— Listed records —
- - - -

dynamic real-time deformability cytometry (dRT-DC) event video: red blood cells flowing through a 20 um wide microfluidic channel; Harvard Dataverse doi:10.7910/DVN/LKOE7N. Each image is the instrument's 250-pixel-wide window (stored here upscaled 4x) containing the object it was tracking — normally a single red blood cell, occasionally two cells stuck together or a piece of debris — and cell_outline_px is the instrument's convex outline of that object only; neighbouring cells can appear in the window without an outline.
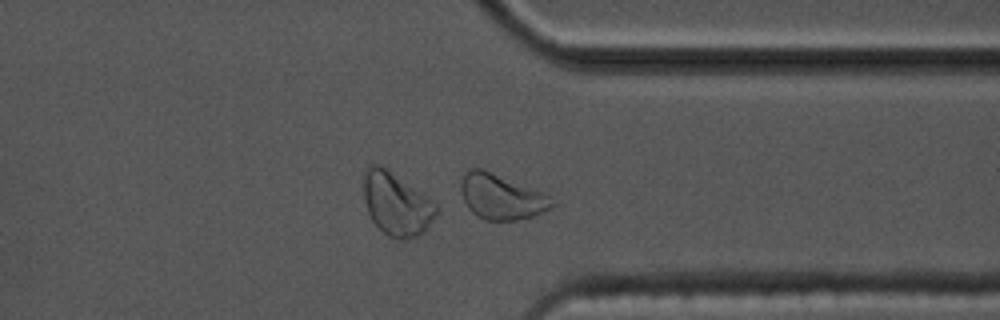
{"species": "common noctule bat (a hibernating species)", "species_latin": "Nyctalus noctula", "temperature_condition": "cold", "stored_images_in_passage": 56, "camera_frame_rate_fps": 3000, "um_per_image_px": 0.085, "animal": {"sex": "male", "body_mass_g": 17.5, "forearm_length_mm": 52.3}, "frame": {"image": 1, "passage_image": 44, "time_ms": 14.333, "image_size_px": [1000, 320], "cell_outline_px": [[556, 204], [552, 208], [532, 216], [516, 220], [484, 220], [476, 216], [468, 208], [464, 200], [460, 188], [460, 176], [468, 168], [484, 168], [544, 192], [556, 200]], "centroid_in_image_um": [42.61, 16.69], "position_along_channel_um": 368.8, "area_um2": 24.62}}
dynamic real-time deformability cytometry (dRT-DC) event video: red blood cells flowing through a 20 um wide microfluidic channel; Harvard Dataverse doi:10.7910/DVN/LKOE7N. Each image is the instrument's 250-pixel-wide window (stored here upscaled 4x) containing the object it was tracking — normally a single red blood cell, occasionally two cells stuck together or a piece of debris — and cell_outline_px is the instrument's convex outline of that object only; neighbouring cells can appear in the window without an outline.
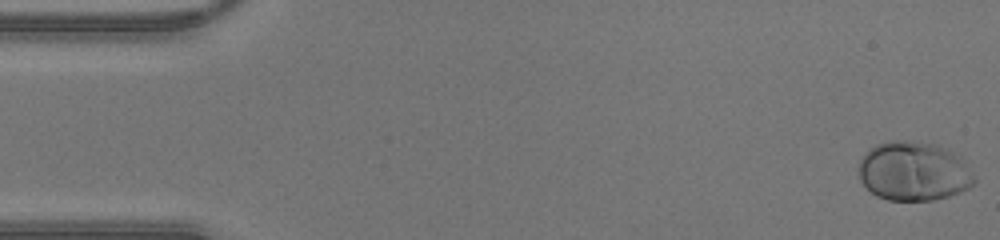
{"species": "human", "species_latin": "Homo sapiens", "temperature_condition": "warm", "stored_images_in_passage": 45, "camera_frame_rate_fps": 3000, "um_per_image_px": 0.085, "donor": {"sex": "male"}, "frame": {"image": 1, "passage_image": 1, "time_ms": 0.0, "image_size_px": [1000, 240], "cell_outline_px": [[976, 180], [968, 188], [960, 192], [948, 196], [932, 200], [888, 200], [876, 196], [860, 180], [856, 168], [864, 152], [868, 148], [876, 144], [888, 140], [904, 140], [936, 144], [960, 156]], "centroid_in_image_um": [77.6, 14.54], "position_along_channel_um": 7.4, "area_um2": 40.06}}
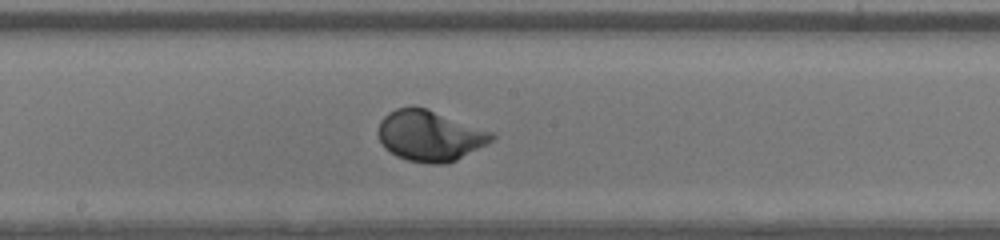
{"frame": {"image": 2, "passage_image": 24, "time_ms": 7.667, "image_size_px": [1000, 240], "cell_outline_px": [[496, 136], [492, 140], [456, 160], [444, 164], [428, 164], [408, 160], [396, 156], [384, 148], [380, 140], [380, 120], [388, 112], [396, 108], [412, 104], [428, 108], [496, 132]], "centroid_in_image_um": [36.55, 11.5], "position_along_channel_um": 211.7, "area_um2": 33.93}}
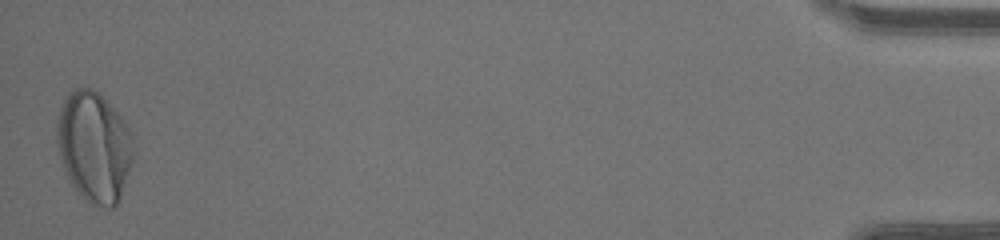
{"frame": {"image": 3, "passage_image": 45, "time_ms": 14.667, "image_size_px": [1000, 240], "cell_outline_px": [[132, 160], [120, 200], [112, 208], [104, 208], [92, 204], [84, 200], [72, 184], [64, 168], [56, 144], [56, 124], [60, 108], [68, 92], [76, 88], [92, 88], [128, 124], [132, 132]], "centroid_in_image_um": [7.99, 12.49], "position_along_channel_um": 427.2, "area_um2": 49.01}}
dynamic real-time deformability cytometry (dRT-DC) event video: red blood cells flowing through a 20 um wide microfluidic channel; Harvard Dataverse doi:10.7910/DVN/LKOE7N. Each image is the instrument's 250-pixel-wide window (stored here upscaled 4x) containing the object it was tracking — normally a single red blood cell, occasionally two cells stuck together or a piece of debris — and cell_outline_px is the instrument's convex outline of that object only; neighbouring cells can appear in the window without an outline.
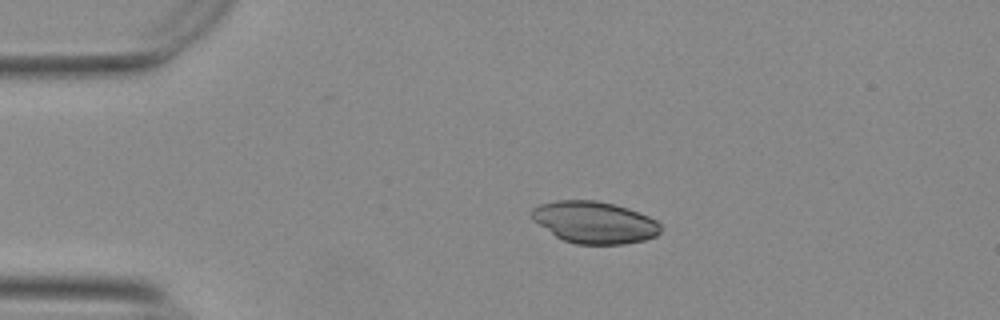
{"species": "Egyptian fruit bat (a non-hibernating species)", "species_latin": "Rousettus aegyptiacus", "temperature_condition": "warm", "stored_images_in_passage": 44, "camera_frame_rate_fps": 3000, "um_per_image_px": 0.085, "animal": {"sex": "female"}, "frame": {"image": 1, "passage_image": 1, "time_ms": 0.0, "image_size_px": [1000, 320], "cell_outline_px": [[660, 232], [656, 236], [644, 240], [624, 244], [576, 244], [564, 240], [556, 236], [540, 224], [528, 212], [532, 208], [540, 204], [556, 200], [596, 200], [616, 204], [628, 208], [648, 216], [656, 220], [660, 224]], "centroid_in_image_um": [50.54, 18.89], "position_along_channel_um": 34.5, "area_um2": 31.39}}
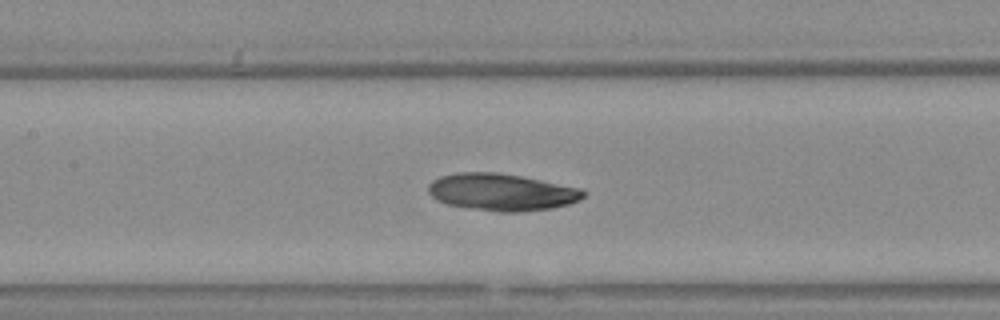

- - - -

— What the task asks —
Repeat the listing verbatim. Skip the pictures.

— Response for this exercise —
dynamic real-time deformability cytometry (dRT-DC) event video: red blood cells flowing through a 20 um wide microfluidic channel; Harvard Dataverse doi:10.7910/DVN/LKOE7N. Each image is the instrument's 250-pixel-wide window (stored here upscaled 4x) containing the object it was tracking — normally a single red blood cell, occasionally two cells stuck together or a piece of debris — and cell_outline_px is the instrument's convex outline of that object only; neighbouring cells can appear in the window without an outline.
{"species": "common noctule bat (a hibernating species)", "species_latin": "Nyctalus noctula", "temperature_condition": "cold", "stored_images_in_passage": 56, "camera_frame_rate_fps": 3000, "um_per_image_px": 0.085, "animal": {"sex": "male", "body_mass_g": 17.5, "forearm_length_mm": 52.3}, "frame": {"image": 1, "passage_image": 44, "time_ms": 14.333, "image_size_px": [1000, 320], "cell_outline_px": [[556, 204], [552, 208], [532, 216], [516, 220], [484, 220], [476, 216], [468, 208], [464, 200], [460, 188], [460, 176], [468, 168], [484, 168], [544, 192], [556, 200]], "centroid_in_image_um": [42.61, 16.69], "position_along_channel_um": 368.8, "area_um2": 24.62}}
dynamic real-time deformability cytometry (dRT-DC) event video: red blood cells flowing through a 20 um wide microfluidic channel; Harvard Dataverse doi:10.7910/DVN/LKOE7N. Each image is the instrument's 250-pixel-wide window (stored here upscaled 4x) containing the object it was tracking — normally a single red blood cell, occasionally two cells stuck together or a piece of debris — and cell_outline_px is the instrument's convex outline of that object only; neighbouring cells can appear in the window without an outline.
{"species": "human", "species_latin": "Homo sapiens", "temperature_condition": "warm", "stored_images_in_passage": 45, "camera_frame_rate_fps": 3000, "um_per_image_px": 0.085, "donor": {"sex": "male"}, "frame": {"image": 1, "passage_image": 1, "time_ms": 0.0, "image_size_px": [1000, 240], "cell_outline_px": [[976, 180], [968, 188], [960, 192], [948, 196], [932, 200], [888, 200], [876, 196], [860, 180], [856, 168], [864, 152], [868, 148], [876, 144], [888, 140], [904, 140], [936, 144], [960, 156]], "centroid_in_image_um": [77.6, 14.54], "position_along_channel_um": 7.4, "area_um2": 40.06}}
{"frame": {"image": 2, "passage_image": 24, "time_ms": 7.667, "image_size_px": [1000, 240], "cell_outline_px": [[496, 136], [492, 140], [456, 160], [444, 164], [428, 164], [408, 160], [396, 156], [384, 148], [380, 140], [380, 120], [388, 112], [396, 108], [412, 104], [428, 108], [496, 132]], "centroid_in_image_um": [36.55, 11.5], "position_along_channel_um": 211.7, "area_um2": 33.93}}
{"frame": {"image": 3, "passage_image": 45, "time_ms": 14.667, "image_size_px": [1000, 240], "cell_outline_px": [[132, 160], [120, 200], [112, 208], [104, 208], [92, 204], [84, 200], [72, 184], [64, 168], [56, 144], [56, 124], [60, 108], [68, 92], [76, 88], [92, 88], [128, 124], [132, 132]], "centroid_in_image_um": [7.99, 12.49], "position_along_channel_um": 427.2, "area_um2": 49.01}}
dynamic real-time deformability cytometry (dRT-DC) event video: red blood cells flowing through a 20 um wide microfluidic channel; Harvard Dataverse doi:10.7910/DVN/LKOE7N. Each image is the instrument's 250-pixel-wide window (stored here upscaled 4x) containing the object it was tracking — normally a single red blood cell, occasionally two cells stuck together or a piece of debris — and cell_outline_px is the instrument's convex outline of that object only; neighbouring cells can appear in the window without an outline.
{"species": "Egyptian fruit bat (a non-hibernating species)", "species_latin": "Rousettus aegyptiacus", "temperature_condition": "warm", "stored_images_in_passage": 44, "camera_frame_rate_fps": 3000, "um_per_image_px": 0.085, "animal": {"sex": "female"}, "frame": {"image": 1, "passage_image": 1, "time_ms": 0.0, "image_size_px": [1000, 320], "cell_outline_px": [[660, 232], [656, 236], [644, 240], [624, 244], [576, 244], [564, 240], [556, 236], [540, 224], [528, 212], [532, 208], [540, 204], [556, 200], [596, 200], [616, 204], [628, 208], [648, 216], [656, 220], [660, 224]], "centroid_in_image_um": [50.54, 18.89], "position_along_channel_um": 34.5, "area_um2": 31.39}}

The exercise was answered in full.